* PROBLEM TO WORK ON: What is needed is a verbatim copy of the data, minus the pictures.

* DATA PROVIDED:

_ _ _

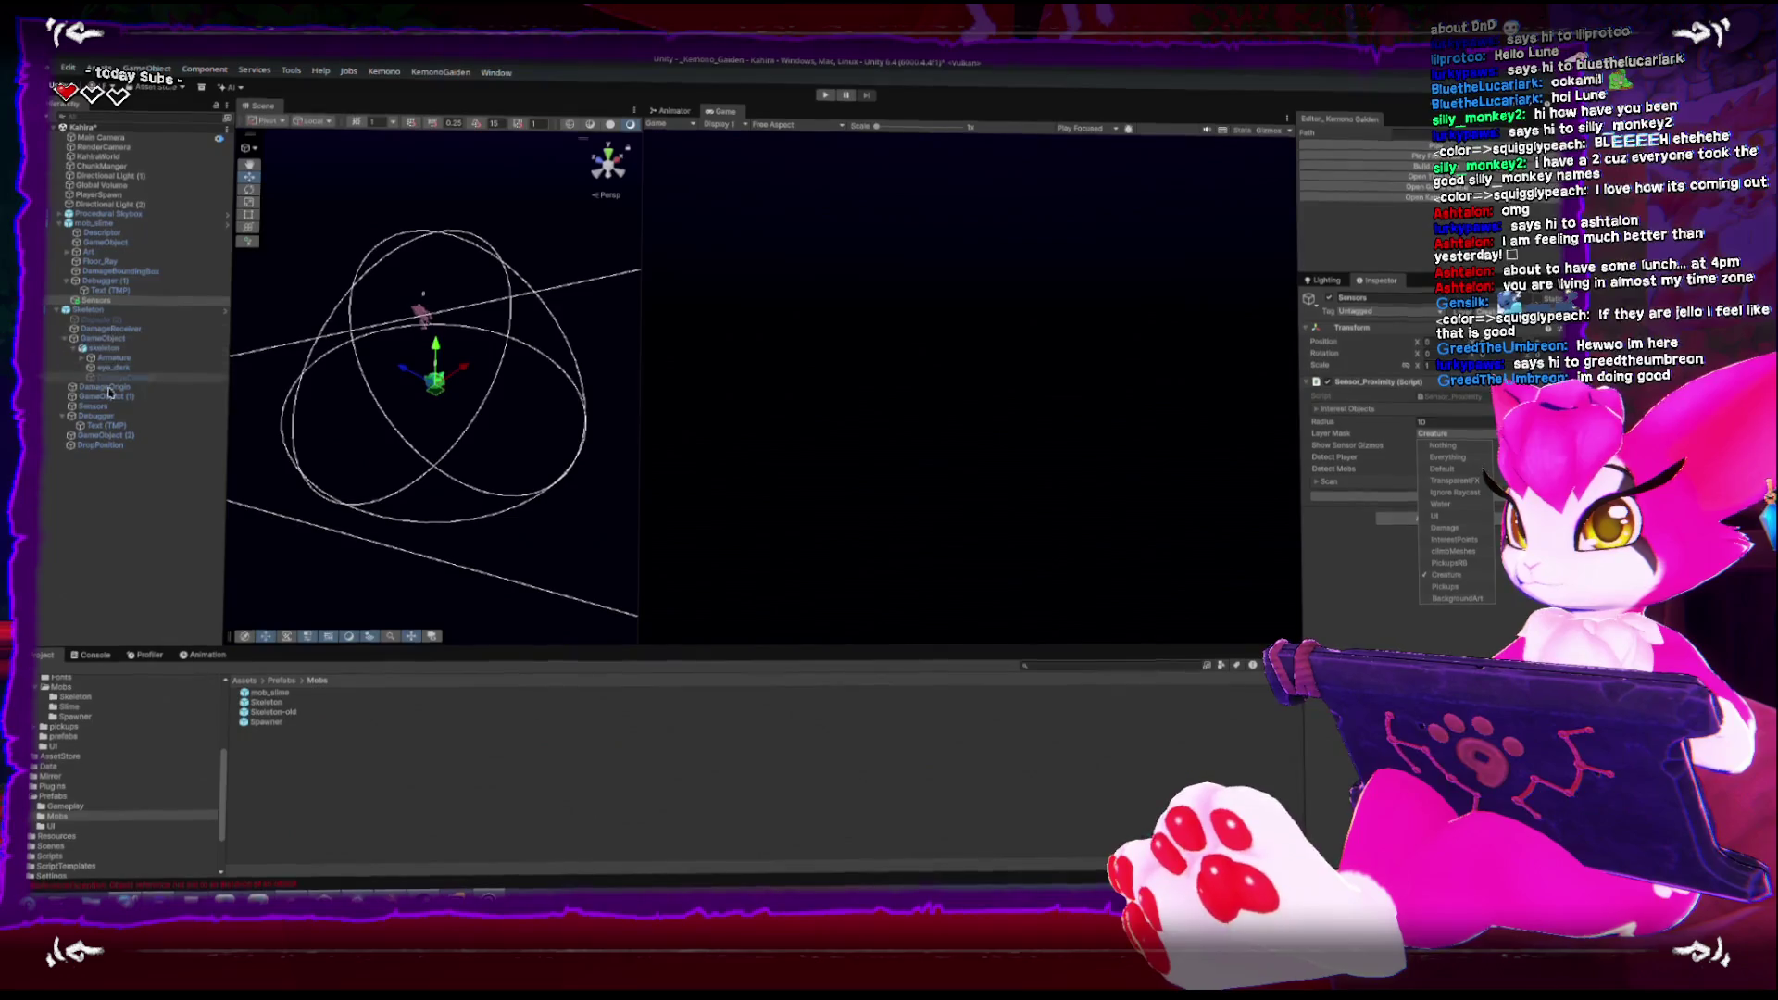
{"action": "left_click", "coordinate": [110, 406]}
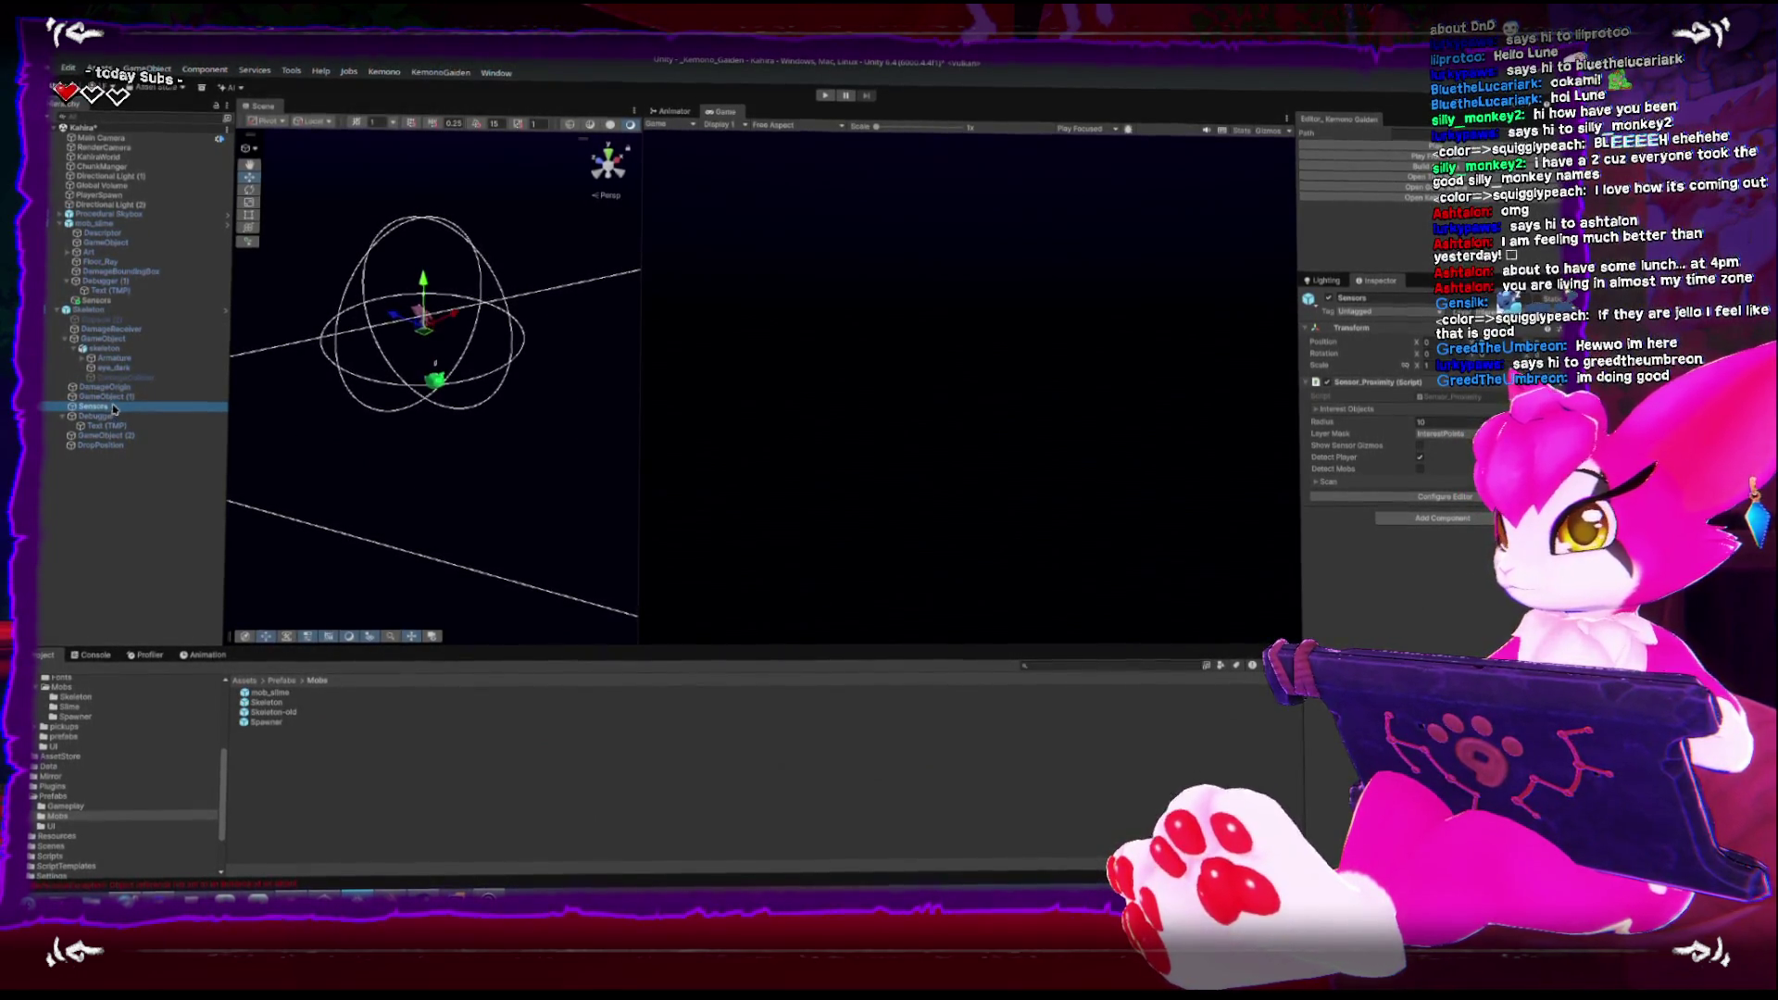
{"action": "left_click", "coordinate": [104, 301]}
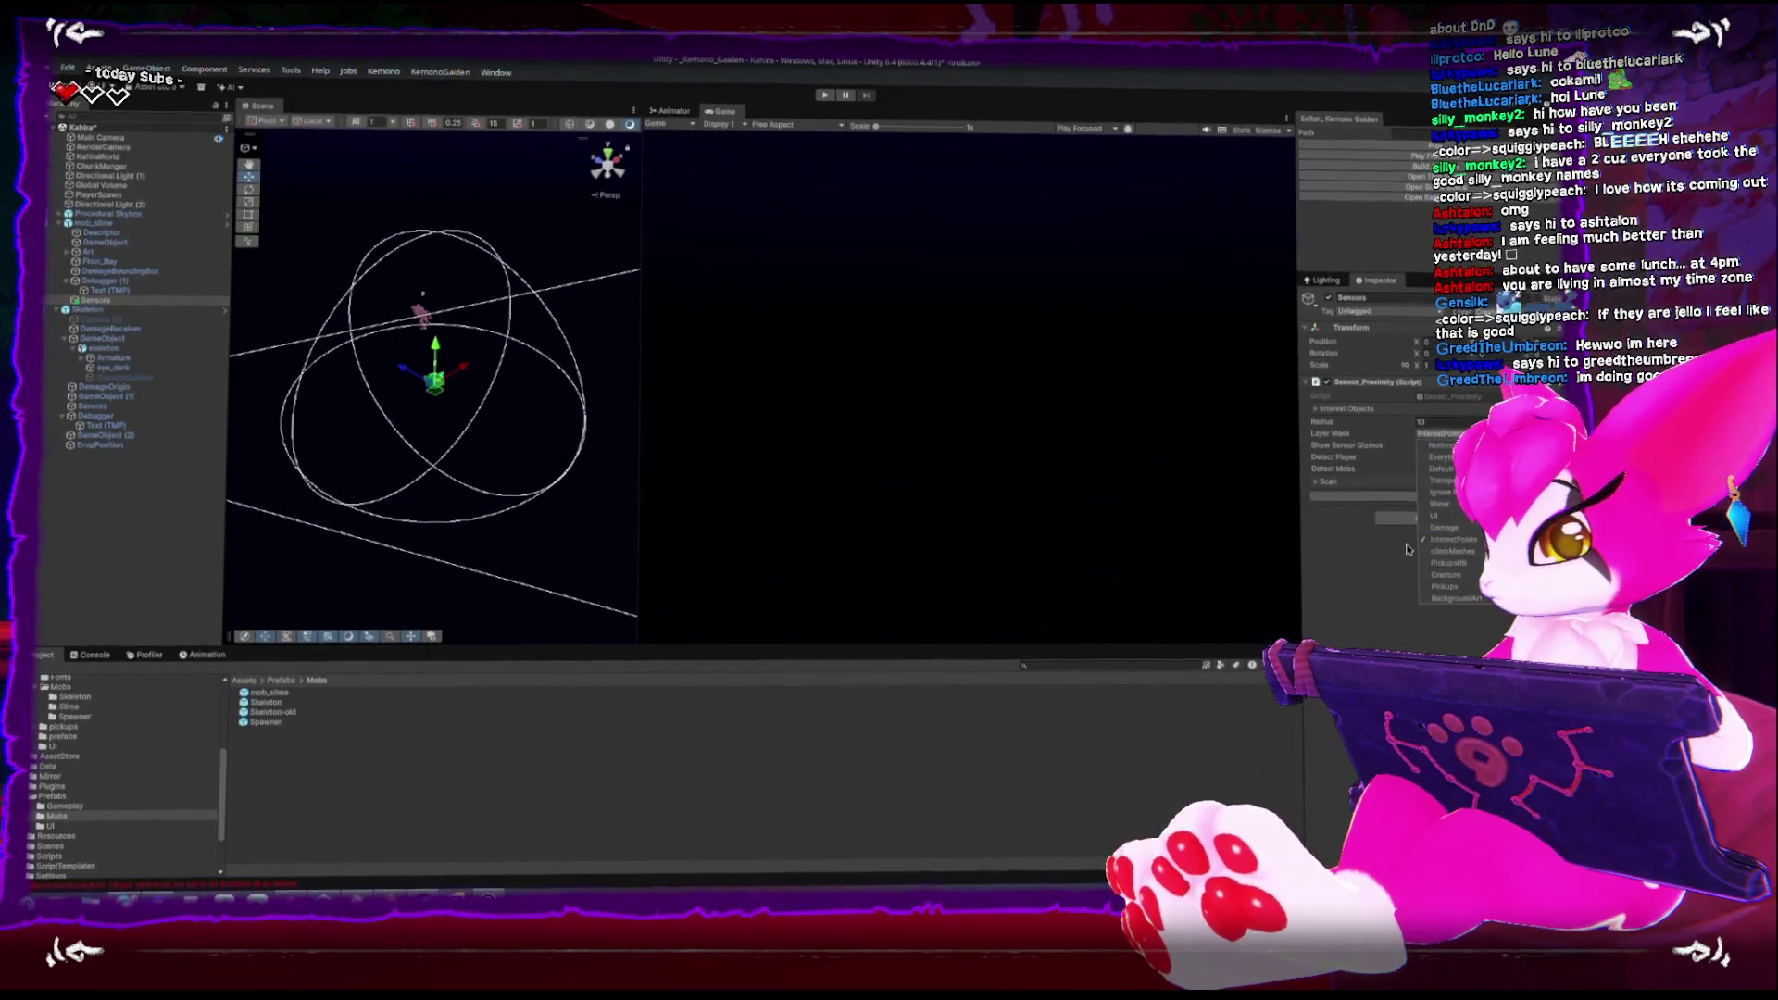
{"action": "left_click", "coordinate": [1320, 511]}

_ _ _

* EXPECTED OUTPUT:
{"action": "left_click", "coordinate": [110, 406]}
{"action": "left_click", "coordinate": [104, 301]}
{"action": "left_click", "coordinate": [1320, 511]}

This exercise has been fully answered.